As a W-2 employee our hands are tied to take any preventative measures as Joe Biden gets his cut before you do. If you can as an employee switch to 1099 this would be extremely beneficial.

I'm curious what major tax strategy can be different if you are W-2 with company withholding vs having to make quarterly estimated tax payments when self employed? The tax return is done in the Spring and as far as I know the tax tables don't say W-2 people owe more in tax.

Joe doesn't get his cut any earlier in either case, so what are you talking about?

Statements like this are what makes everyone skeptical.

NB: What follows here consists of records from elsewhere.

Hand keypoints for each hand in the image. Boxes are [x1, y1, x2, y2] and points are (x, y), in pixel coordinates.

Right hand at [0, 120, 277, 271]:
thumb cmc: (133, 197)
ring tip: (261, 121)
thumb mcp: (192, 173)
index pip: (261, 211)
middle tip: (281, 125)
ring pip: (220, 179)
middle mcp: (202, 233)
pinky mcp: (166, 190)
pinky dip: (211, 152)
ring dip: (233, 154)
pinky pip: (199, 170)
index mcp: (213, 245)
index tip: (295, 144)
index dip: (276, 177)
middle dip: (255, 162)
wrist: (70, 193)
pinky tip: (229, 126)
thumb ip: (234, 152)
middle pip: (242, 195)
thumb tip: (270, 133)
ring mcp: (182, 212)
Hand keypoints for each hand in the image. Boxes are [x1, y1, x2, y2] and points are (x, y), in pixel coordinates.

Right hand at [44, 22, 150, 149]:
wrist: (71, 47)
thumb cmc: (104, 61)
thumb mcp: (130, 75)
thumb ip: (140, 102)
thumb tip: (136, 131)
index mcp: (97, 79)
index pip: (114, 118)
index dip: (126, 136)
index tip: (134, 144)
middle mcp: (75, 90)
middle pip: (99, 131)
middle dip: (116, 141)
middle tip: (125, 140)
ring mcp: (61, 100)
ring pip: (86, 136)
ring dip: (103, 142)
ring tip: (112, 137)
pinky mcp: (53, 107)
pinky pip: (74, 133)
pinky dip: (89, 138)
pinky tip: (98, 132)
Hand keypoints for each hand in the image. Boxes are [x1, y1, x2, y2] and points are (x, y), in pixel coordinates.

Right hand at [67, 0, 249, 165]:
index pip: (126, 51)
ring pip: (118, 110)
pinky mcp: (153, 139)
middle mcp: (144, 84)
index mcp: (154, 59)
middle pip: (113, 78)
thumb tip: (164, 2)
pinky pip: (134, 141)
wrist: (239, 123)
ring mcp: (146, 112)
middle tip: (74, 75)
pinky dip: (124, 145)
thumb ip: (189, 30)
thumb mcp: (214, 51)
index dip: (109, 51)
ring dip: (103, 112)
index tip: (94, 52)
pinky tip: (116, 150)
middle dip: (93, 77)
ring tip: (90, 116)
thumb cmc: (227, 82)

You are right, W-2 people have no tax mitigation options regarding reducing their tax liability on their income, a major part of the Uncle Sam plan.

People that do have tremendous options are those that have K-1, 1099, rental, royalties, and other sources of income.

However, W-2 employees still retire and they still have retirement accounts. They still have the ability to reduce the taxes on those retirement accounts.

Explain further?
You can leave off rental, royalties, and other. W-2 employees can have those also.


You're not leaving it off, but if as the owner of your company you can choose what is your salary versus an owners dividend. As well as access to retirement vehicles like solo401k where you can dump 51k tax free into as the owner. There's a lot more room to maneuver. And that's just small ball. Thats not even getting into more complex tax structures.